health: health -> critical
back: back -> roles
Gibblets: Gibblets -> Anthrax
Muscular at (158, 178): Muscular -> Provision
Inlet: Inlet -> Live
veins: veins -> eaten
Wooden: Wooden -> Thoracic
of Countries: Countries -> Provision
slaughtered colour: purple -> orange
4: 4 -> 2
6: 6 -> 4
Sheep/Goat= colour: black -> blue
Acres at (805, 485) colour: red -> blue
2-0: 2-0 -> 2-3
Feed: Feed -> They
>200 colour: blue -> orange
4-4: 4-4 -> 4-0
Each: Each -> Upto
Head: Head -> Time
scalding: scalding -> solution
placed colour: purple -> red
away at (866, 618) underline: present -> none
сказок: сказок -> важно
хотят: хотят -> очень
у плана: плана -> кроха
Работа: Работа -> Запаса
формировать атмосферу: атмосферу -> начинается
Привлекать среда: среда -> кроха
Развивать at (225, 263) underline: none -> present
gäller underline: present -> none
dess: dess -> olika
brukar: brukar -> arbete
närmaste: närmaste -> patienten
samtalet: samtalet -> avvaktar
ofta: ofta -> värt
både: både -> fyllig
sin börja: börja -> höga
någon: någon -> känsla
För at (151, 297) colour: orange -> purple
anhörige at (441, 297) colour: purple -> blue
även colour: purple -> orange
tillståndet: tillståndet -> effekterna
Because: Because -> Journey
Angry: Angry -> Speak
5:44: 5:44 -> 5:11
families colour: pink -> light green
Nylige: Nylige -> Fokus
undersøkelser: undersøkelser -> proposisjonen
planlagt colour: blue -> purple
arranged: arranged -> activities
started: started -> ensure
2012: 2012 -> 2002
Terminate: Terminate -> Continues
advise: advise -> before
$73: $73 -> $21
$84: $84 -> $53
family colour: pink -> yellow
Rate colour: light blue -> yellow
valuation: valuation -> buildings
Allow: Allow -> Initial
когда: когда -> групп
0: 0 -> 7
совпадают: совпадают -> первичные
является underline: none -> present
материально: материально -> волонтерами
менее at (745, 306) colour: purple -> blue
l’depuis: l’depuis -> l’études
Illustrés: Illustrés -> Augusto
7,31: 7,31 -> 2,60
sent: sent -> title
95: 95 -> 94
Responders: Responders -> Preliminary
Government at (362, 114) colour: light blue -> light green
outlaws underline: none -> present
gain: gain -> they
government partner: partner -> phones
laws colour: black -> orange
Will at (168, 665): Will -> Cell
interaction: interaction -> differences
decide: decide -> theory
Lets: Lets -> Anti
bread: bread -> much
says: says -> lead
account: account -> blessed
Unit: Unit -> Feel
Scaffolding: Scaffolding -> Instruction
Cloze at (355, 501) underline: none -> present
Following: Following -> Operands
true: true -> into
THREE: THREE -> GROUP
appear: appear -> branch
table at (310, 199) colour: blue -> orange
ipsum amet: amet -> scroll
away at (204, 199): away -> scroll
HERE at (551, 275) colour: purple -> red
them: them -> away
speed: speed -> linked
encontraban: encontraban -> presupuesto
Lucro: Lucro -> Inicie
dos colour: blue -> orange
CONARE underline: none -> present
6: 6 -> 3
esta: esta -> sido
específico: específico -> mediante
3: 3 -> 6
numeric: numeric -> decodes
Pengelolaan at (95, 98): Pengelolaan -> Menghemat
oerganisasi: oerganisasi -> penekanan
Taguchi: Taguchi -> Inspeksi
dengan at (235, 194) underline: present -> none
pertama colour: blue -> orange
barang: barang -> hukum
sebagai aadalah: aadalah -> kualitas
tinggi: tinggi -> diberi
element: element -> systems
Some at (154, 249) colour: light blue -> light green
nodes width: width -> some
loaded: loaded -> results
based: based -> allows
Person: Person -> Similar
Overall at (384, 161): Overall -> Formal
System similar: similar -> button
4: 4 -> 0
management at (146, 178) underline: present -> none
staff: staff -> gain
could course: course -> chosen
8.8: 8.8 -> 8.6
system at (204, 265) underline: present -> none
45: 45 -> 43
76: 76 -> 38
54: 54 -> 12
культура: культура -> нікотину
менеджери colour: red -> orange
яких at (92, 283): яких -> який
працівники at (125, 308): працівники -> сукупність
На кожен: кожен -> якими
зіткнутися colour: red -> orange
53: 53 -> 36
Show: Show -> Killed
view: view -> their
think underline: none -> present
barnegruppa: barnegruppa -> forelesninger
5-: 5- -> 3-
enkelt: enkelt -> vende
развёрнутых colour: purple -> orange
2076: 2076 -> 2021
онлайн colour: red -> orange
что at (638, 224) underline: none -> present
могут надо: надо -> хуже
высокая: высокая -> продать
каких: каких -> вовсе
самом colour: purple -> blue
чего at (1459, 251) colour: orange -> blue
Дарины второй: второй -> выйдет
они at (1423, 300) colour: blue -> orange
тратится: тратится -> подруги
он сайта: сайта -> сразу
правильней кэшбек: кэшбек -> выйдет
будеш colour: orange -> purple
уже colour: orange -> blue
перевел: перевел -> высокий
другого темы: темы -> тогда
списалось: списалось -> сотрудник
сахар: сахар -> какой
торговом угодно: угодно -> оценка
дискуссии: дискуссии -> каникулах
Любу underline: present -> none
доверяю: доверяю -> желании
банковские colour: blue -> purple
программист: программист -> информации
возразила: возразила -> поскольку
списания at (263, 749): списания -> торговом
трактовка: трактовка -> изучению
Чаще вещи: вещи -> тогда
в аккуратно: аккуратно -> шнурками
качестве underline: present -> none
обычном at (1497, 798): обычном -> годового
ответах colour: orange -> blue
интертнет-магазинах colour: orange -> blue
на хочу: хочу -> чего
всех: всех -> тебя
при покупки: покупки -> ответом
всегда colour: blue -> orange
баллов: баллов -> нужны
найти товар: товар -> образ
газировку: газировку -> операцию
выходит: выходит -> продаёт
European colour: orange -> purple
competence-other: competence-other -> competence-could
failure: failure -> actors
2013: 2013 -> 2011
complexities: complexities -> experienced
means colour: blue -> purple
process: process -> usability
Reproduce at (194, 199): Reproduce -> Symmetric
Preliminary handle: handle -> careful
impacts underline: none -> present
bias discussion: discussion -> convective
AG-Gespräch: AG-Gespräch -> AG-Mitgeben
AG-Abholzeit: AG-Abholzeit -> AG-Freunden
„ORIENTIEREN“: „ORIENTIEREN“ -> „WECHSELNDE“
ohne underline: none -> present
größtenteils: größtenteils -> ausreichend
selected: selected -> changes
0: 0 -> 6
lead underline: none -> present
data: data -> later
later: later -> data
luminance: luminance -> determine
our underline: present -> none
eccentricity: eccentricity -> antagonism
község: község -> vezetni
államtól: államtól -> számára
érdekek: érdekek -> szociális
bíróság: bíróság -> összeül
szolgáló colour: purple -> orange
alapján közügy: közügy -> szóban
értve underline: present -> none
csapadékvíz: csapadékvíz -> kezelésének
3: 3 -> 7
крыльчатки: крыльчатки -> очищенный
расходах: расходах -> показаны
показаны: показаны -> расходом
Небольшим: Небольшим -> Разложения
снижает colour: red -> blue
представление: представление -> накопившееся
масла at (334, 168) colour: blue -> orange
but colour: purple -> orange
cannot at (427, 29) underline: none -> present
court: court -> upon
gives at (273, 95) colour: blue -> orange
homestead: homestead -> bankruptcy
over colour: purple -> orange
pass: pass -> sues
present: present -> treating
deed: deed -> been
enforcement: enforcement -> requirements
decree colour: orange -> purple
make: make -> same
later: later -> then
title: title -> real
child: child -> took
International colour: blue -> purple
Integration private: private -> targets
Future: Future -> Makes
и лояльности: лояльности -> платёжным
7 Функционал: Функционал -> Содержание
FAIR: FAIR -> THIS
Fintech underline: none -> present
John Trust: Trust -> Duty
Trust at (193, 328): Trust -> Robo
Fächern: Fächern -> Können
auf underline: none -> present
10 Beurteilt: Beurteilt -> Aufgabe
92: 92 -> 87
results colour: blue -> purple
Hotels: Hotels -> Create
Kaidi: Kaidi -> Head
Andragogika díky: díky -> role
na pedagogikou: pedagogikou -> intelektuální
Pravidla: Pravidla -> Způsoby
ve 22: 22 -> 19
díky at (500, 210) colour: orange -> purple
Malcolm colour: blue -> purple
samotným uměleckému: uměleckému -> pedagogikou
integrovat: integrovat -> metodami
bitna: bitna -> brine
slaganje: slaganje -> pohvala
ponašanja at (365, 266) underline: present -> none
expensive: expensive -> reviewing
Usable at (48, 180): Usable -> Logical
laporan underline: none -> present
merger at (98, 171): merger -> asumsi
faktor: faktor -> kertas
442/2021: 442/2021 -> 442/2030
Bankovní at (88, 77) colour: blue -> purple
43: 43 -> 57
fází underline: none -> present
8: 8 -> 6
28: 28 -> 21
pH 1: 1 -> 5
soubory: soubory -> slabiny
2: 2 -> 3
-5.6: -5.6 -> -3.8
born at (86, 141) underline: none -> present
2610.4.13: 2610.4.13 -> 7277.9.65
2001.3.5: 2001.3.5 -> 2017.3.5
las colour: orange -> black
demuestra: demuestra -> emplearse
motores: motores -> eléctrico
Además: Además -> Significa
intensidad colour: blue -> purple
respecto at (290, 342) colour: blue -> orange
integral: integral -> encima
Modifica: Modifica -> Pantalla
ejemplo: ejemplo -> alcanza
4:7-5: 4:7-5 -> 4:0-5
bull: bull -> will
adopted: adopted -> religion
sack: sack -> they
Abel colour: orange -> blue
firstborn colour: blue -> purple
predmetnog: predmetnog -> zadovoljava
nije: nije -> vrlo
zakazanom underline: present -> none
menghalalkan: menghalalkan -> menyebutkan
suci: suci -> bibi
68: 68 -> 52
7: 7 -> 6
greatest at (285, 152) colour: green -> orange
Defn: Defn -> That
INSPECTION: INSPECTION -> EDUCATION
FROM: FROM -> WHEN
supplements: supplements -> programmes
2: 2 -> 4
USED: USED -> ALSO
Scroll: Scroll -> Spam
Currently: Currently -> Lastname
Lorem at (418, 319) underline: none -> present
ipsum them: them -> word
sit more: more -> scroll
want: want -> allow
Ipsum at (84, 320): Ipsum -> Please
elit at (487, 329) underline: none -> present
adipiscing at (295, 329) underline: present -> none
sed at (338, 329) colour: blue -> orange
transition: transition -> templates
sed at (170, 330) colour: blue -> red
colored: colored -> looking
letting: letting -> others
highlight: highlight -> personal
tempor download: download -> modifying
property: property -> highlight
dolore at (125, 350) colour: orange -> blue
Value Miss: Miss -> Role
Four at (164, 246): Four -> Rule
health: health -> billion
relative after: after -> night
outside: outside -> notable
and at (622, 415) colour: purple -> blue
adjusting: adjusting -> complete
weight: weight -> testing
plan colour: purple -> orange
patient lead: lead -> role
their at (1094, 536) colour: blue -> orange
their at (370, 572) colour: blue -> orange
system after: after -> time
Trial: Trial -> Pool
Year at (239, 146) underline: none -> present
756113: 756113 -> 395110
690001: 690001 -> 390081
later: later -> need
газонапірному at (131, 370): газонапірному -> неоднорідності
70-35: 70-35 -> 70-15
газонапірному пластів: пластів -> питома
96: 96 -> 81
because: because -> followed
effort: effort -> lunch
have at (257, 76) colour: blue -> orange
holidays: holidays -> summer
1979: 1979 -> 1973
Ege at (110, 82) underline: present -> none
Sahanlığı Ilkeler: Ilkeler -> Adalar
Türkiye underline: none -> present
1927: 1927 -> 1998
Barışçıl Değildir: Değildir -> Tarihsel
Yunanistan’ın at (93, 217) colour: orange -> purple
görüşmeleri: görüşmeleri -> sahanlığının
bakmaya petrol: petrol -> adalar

Direction — Gather every line of the records above that contains the word "lead" and copy each of those lines in full, treating uppercase and lowercase letters as different.

Exercise response —
says: says -> lead
lead underline: none -> present
patient lead: lead -> role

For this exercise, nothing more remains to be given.